By 1879, the year in which Ready for the Fancy Dress Ball was painted, Alfred Stevens had reached the height of his career and was among the most successful artists of the era. Stevens’ success can be attributed to years of intense training under François-Joseph Navez and Jean-Auguste-Dominique Ingres, as well as support from his family, who took an active interest in the arts (his brother Joseph was a fine animal painter and Arthur a prominent critic, curator and dealer). Stevens obviously attracted a broad array, both in Europe as well as America, as his pictures were acquired by great institutions and dignitaries, such as the Brussels Museum and the Belgian King Leopold. At the Exposition Universelle in Paris of 1867, he triumphed with eighteen entries, a first-class medal, and promotion to officer of the Legion d’Honneur. While Stevens was respected within Imperial circles and invited to balls at the Tuileries, he felt equally at ease with avant-garde luminaries within Édouard Manet’s circle, where he was friends with Edgar Degas, Berthe Morisot and Charles Baudelaire. Stevens’ commercial success enabled him to collect, and the beautiful period furnishings, pictures and objets that he amassed in his spectacular residence are often featured prominently in his paintings and provide a glimpse into the fashionable taste of the age. The present work is no exception.
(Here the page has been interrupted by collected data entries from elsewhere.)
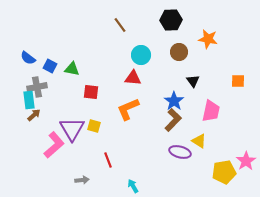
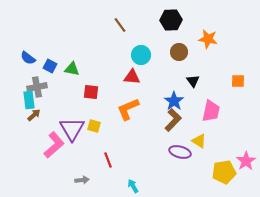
red triangle: moved 1 px left, 1 px up
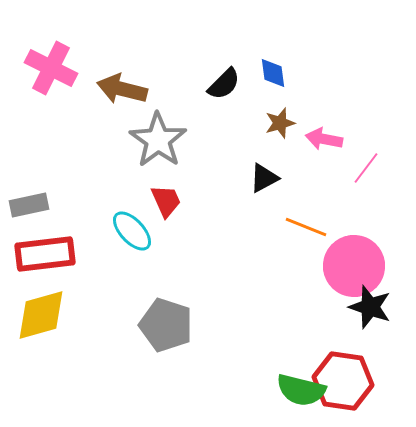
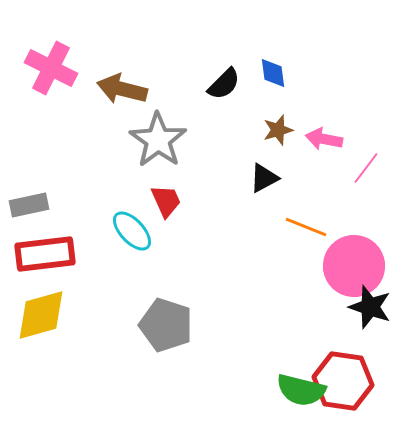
brown star: moved 2 px left, 7 px down
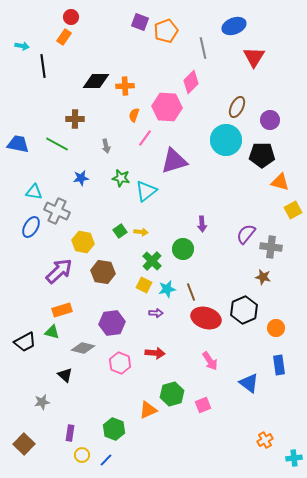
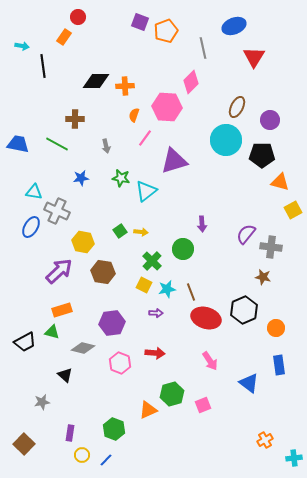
red circle at (71, 17): moved 7 px right
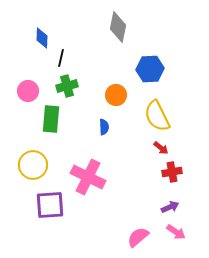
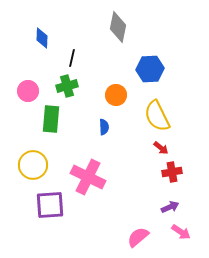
black line: moved 11 px right
pink arrow: moved 5 px right
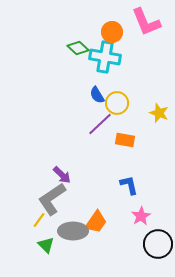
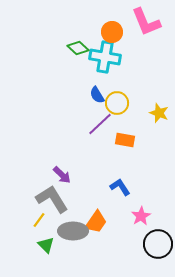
blue L-shape: moved 9 px left, 2 px down; rotated 20 degrees counterclockwise
gray L-shape: rotated 92 degrees clockwise
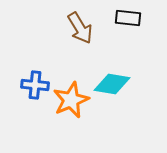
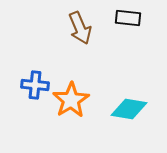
brown arrow: rotated 8 degrees clockwise
cyan diamond: moved 17 px right, 25 px down
orange star: rotated 9 degrees counterclockwise
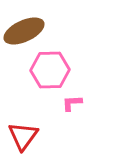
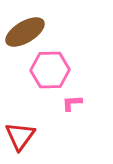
brown ellipse: moved 1 px right, 1 px down; rotated 6 degrees counterclockwise
red triangle: moved 3 px left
Set in the Chinese Boudoir of Stevens’ home on the Rue des Martyrs, Ready for the Fancy Dress Ball, is a “tour de force of interior painting and one of the climactic pictures of his career” (Coles, p. 71). The room and its contents are well documented, visually, but were also written about by many, including Robert de Montesquieu. One particular first-hand account by Max Sulzberger, offers a special insight as he writes: “Except for a view of an English park, with its green lawns, its lake, its shades (my luxury, says the artist, showing us with a smile of this true oasis in the middle of Paris), one would feel as if he were in the middle of the winter pavilion of the heavenly empire” (as quoted in Coles, p. 71). He describes a room that is decorated with furnishings “from the Imperial Palace,” brought back by an officer on expedition to China, and describes the painted gold paper walls and the doors and furniture of the most beautiful black Chinese lacquer (Coles, p. 71). Through the open door at right is the artist’s Salon, which Stevens painted the same year as the present work in his complimentary masterpiece, Le Salon du peintre (Private Collection, fig. 1).  
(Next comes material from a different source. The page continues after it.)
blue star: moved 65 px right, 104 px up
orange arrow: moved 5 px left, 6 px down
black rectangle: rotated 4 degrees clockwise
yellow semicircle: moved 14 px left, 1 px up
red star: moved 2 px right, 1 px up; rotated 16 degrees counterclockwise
Stevens certainly perceived his Chinese Boudoir a powerful setting, painting it for the first time with Cache-Cache (University of Michigan Museum of Art), in Les Visiteuses, purchased by King Leopold for the massive sum of 60,000 francs, and in the present work (fig. 2). It was bought by the American industrialist and philanthropist William Henry Vanderbilt for 50,000 francs in 1879, and it hung prominently in his home on Fifth Avenue, where, fittingly, he had an elaborate gallery decorated according to the trend for japonisme and chinoiserie (fig. 3).
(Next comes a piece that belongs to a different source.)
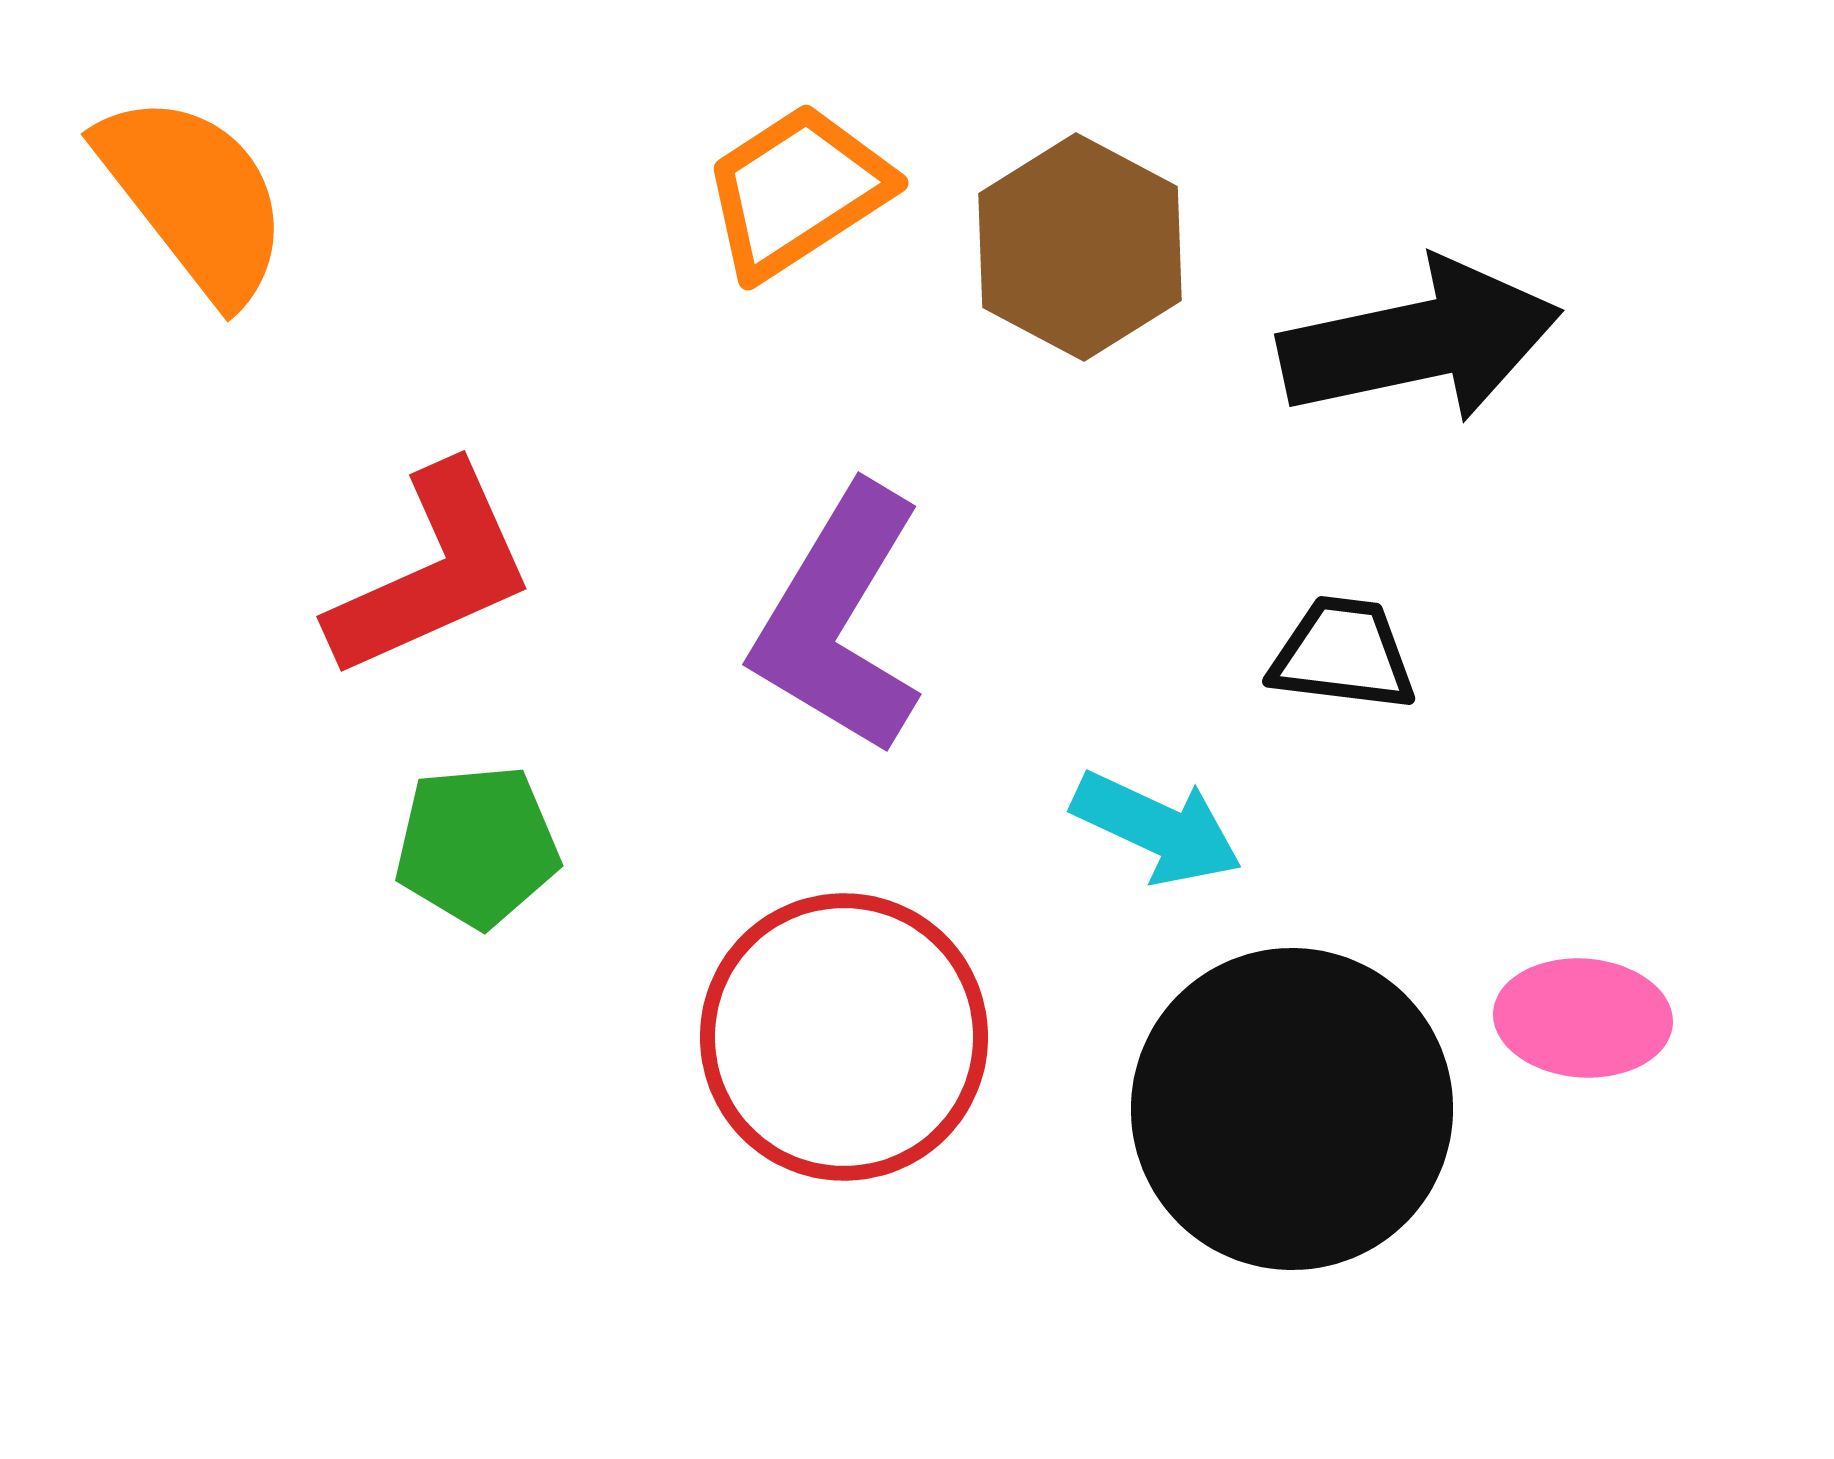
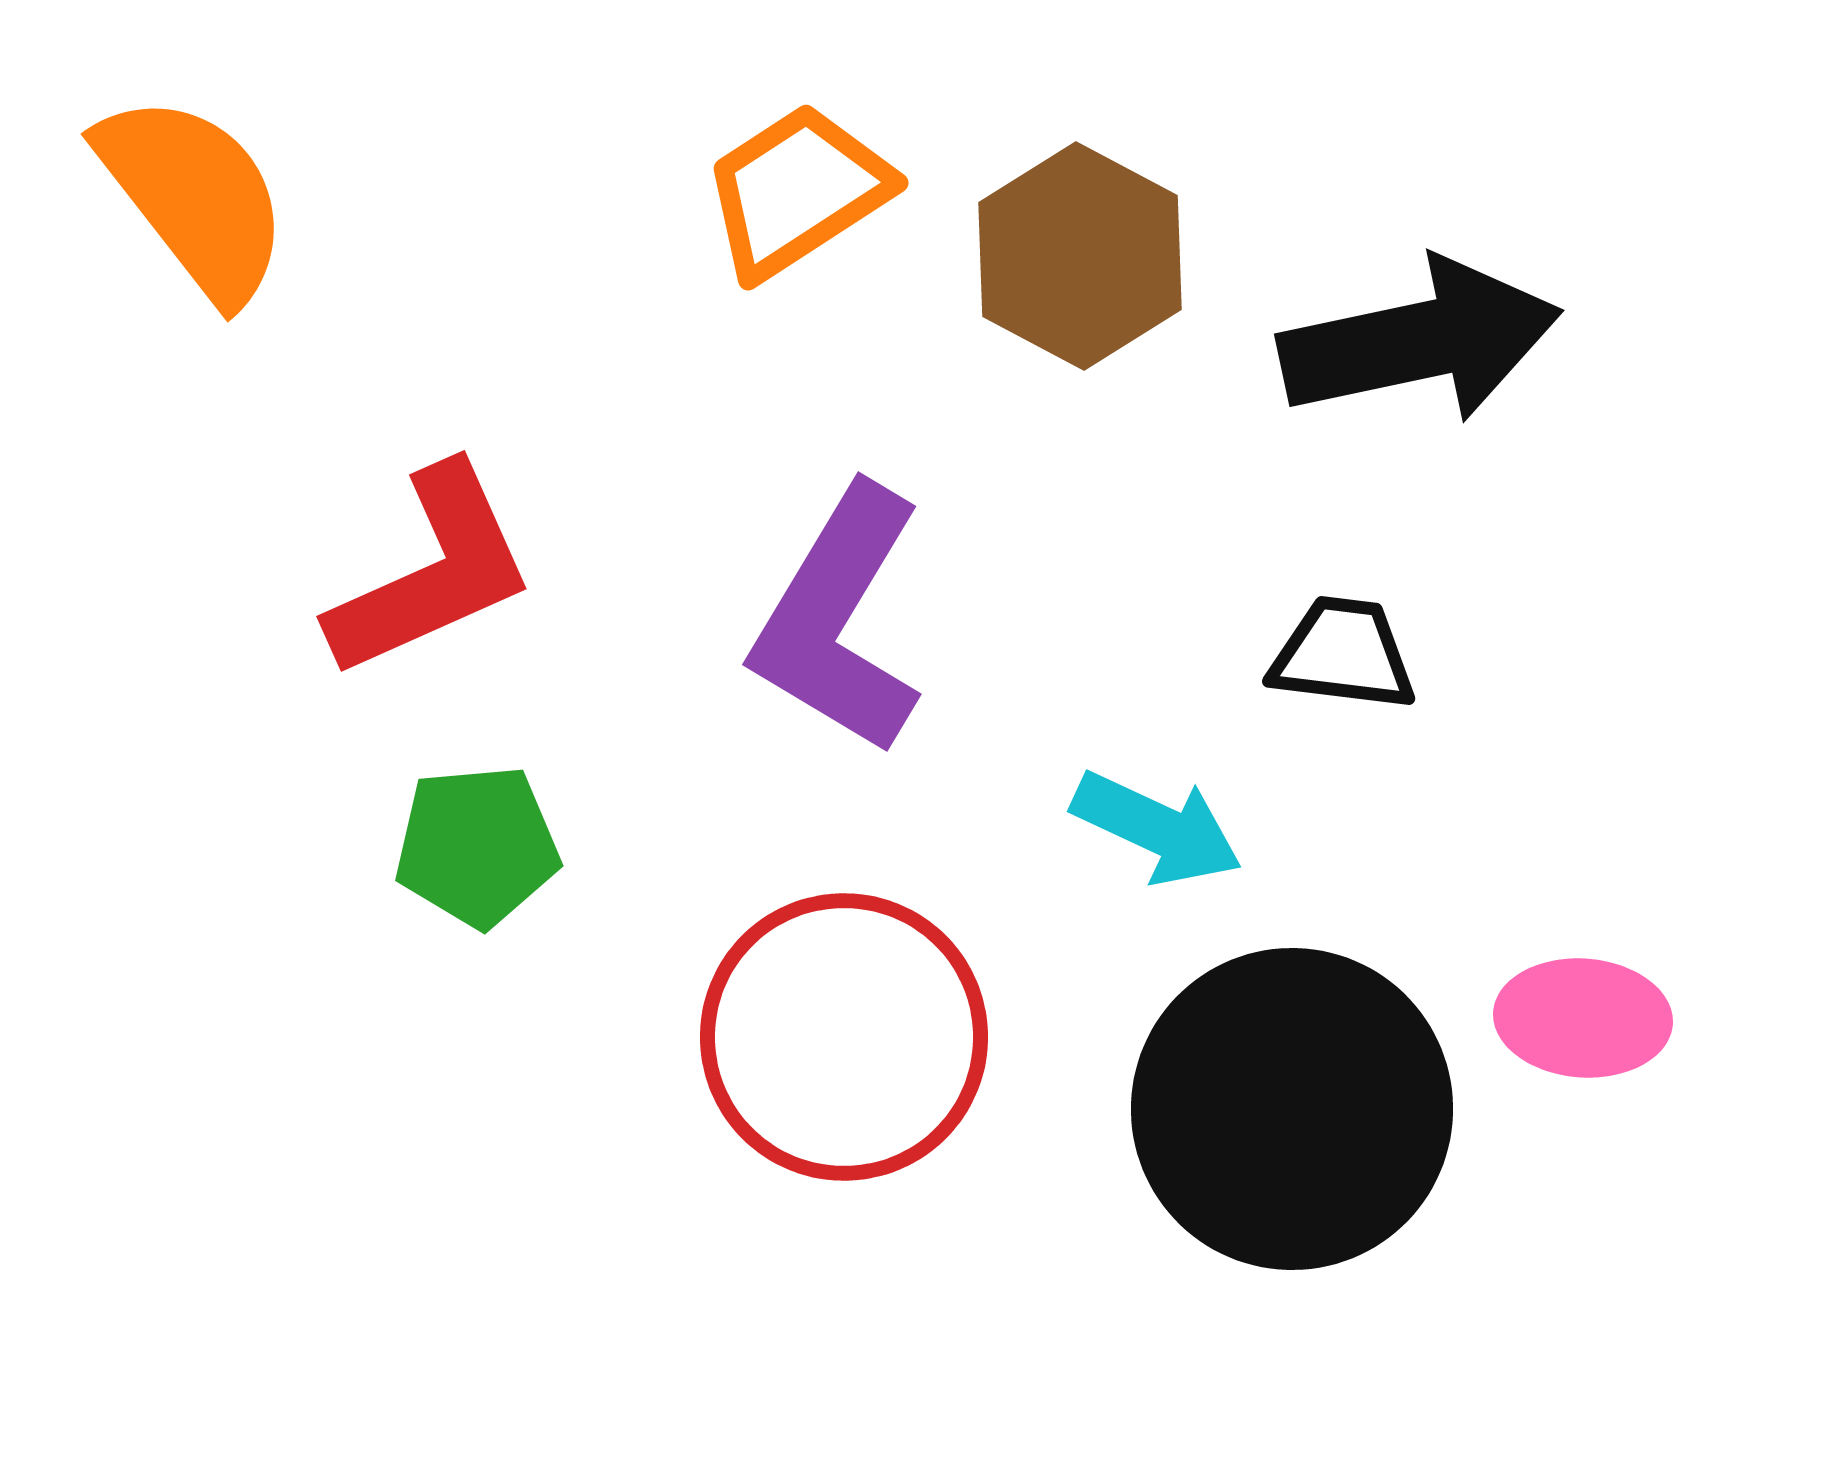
brown hexagon: moved 9 px down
In this composition, Stevens has arranged his figures against a long wall in a frieze-like fashion. The horizontality is emphasized by the furniture in the room, as well as his choice of textiles and his use of the floor and molding as a framing device and the long, pink fringed cloth draws attention to the center.  The figure seated at left on a yellow upholstered chair (next to a plush, fantastically decorated ottoman) wears an elaborate outfit of fur-trimmed velvet. She is very sensitively painted as she leans forward to greet the two young boys being presented to her. Stevens did not frequently paint children, but these two are particularly expressive examples as they appear “in character.” The model on the right wears a modified form of aesthetic dress, adopted in 1878-9, representing a historical allusion to a neck style common before 1600, though it is not considered a fancy dress costume. This aesthetic influence is in line with Stevens’ interests of the period and, as in Cache-Cache’s narrative of hide and seek, the use of costumes continues the artist’s investigation of what art hides and reveals (Coles, p. 73).